ピークシフト自販機日本コカ・コーラは2014年6月4日、同社と全国8社のボトリング会社などと併せ日本のコカ・コーラシステムとして、今夏の自主的な自動販売機の節電対策を発表した。全国に配されている80万台ほどの自動販売機に対し、輪番による冷却停止を行い、15%(2010年夏期の最大使用電力比)の電力削減を実施する。また2013年から導入を進めているピークシフト自販機の設置拡大を図り、さらなる省エネを目指す(【発表リリース:輪番での冷却停止により昨年夏に引き続き15%の電力削減を実施、「ピークシフト自販機」の設置拡大によりさらなる省エネを図る】)。

↑ 輪番節電チャート
↑ 輪番節電チャート

先日【「今年も数値目標なし」…2014年夏の節電要請内容正式発表】でも伝えた通り、今年も7月1日から9月30日(お盆休み期間中の8月13日-15日を除く)において、平日の9時から20時までの間、数字目標の無い節電要請がなされることとなった。これは震災以降緊迫化している電力需給問題への対策の一環として政策決定されたもので、各方面では前年同様、あるいはそれ以上の節電努力が求められることになる。

今回発表された日本コカ・コーラ社の節電対策もその流れに沿ったもの。節電が要請されている期間・時間帯、つまり消費電力の「ピーク時間帯」において、沖縄県を除く自販機約80万台を6つのグループに分割。冷却運転の輪番停止(冷却用のコンプレッサー機能を停止)を実施する。そしてもっとも電力消費が著しくなることが予想される13時から16時は、すべての自販機で停止が実施される。この施策は2011年の夏期から継続運用されているもので、昨年夏は2010年夏期の最大使用電力との比較で15%の削減に成功した。
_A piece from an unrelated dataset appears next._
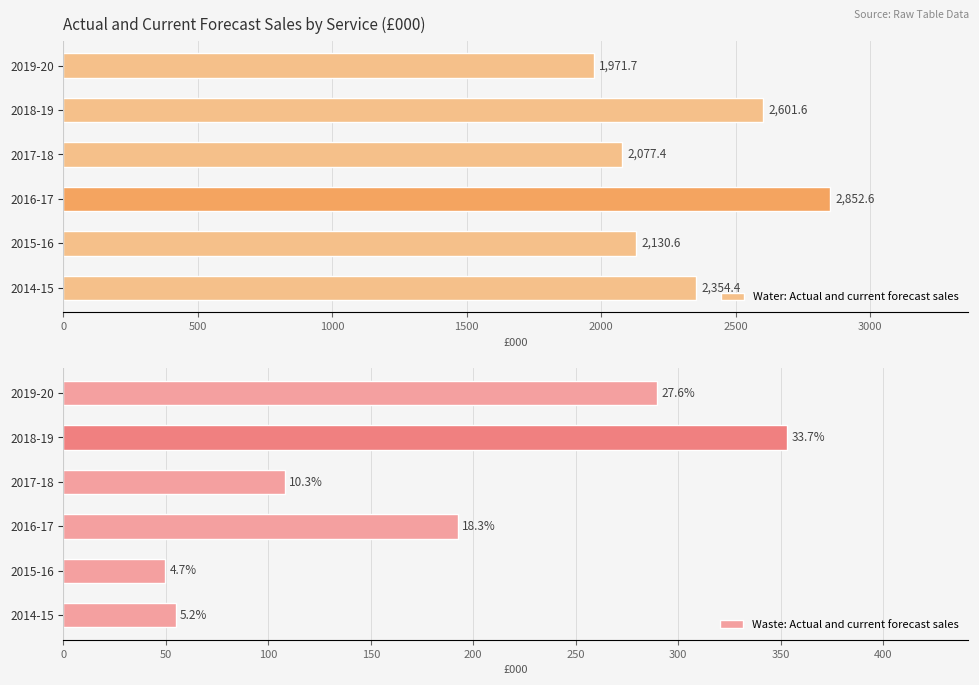

What is the sum of all Waste: Actual and current forecast sales values?

1048.0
さらに2013年1月からは輪番による冷却停止以上の電力削減効果を自販機「単体」で実現しつつ、適温での飲料提供を可能とする新型の自販機「ピークソフト自販機」(温度維持機能の充実などで、7時から23時、最長16時間の冷却を停止し、冷たい製品提供を可能としている)の導入が図られ、初年度は2万8000台の導入を達成。今年度はこの実績を上回る4万5000台を設置し、コカ・コーラシステムの自販機全体としての節電効果の向上を目指していくことになる。

↑ ピークシフト自販機
↑ ピークシフト自販機

↑ ピークシフト自販機の電力使用の様子
↑ ピークシフト自販機の電力使用の様子

要は昨年同様輪番冷却停止の実施で15%の節電を確保しつつ、さらに節電効果が望める「ピークソフト自販機」の導入を推し進め、その分去年以上の節電効果を上乗せしていく方針となる。

上の写真にもある通り「ピークシフト自販機」は商品展示上部にその名前が大きく配され、さらに側面などにはイメージキャラクタのポーラーベアが描かれていることから、一目で分かる外観となっている。これまで以上にあちこちで、このタイプの自販機を見かけることになるだろう。今後今夏ほどの節電の必要性が無くなったとしても、積極的な節電意識の体現化は続けてほしいものだ。